Document excerpt:
There is paying attention. I look at an art work or listen to music and it occupies my conscious mind. There is worship, when I pay attention to the situation I am in. Sometimes, then, the ministry which is only for me comes to mind, a new realisation, which is unconscious processes making connections.

Or I just keep clicking through the same websites for dopamine, and the less dopamine I get the more desperately I click. I don’t know why I would rather read articles than books. I want to know.

Sometimes a physical need overwhelms me, and sometimes I am conscious of it, I pause to do something else, and the need gives me an extra kick to get my obedience. Different parts of the brain seek different activity, and strive for dominance.

I pause for a moment to check what I feel. One feeling recently seemed to deserve its very own German compound word- anticipation of delight, where the anticipation was so strong it was painful. Freudeangst.

There are things going on in my brain and body of which I am not conscious. I so want it always optimised. I never trust it is. I do so little because I rarely believe it will be safe.

Only love is real

Only love is real.

I can only see the world through the eyes of love.

I can only see myself through the eyes of love.

At my core is only Love.

I float in love, breathe love, radiate love.

Work to complete:
Write out the entire reflection on attention and love word for word. The records are separate material, unconnected to the reflection above.

Listed entries:
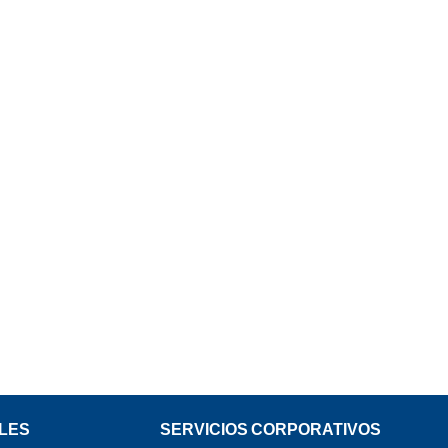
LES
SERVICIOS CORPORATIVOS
...
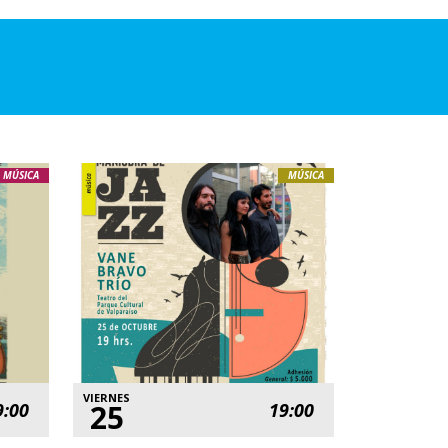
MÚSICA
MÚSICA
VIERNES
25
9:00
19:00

Answer for the task:
There is paying attention. I look at an art work or listen to music and it occupies my conscious mind. There is worship, when I pay attention to the situation I am in. Sometimes, then, the ministry which is only for me comes to mind, a new realisation, which is unconscious processes making connections.

Or I just keep clicking through the same websites for dopamine, and the less dopamine I get the more desperately I click. I don’t know why I would rather read articles than books. I want to know.

Sometimes a physical need overwhelms me, and sometimes I am conscious of it, I pause to do something else, and the need gives me an extra kick to get my obedience. Different parts of the brain seek different activity, and strive for dominance.

I pause for a moment to check what I feel. One feeling recently seemed to deserve its very own German compound word- anticipation of delight, where the anticipation was so strong it was painful. Freudeangst.

There are things going on in my brain and body of which I am not conscious. I so want it always optimised. I never trust it is. I do so little because I rarely believe it will be safe.

Only love is real

Only love is real.

I can only see the world through the eyes of love.

I can only see myself through the eyes of love.

At my core is only Love.

I float in love, breathe love, radiate love.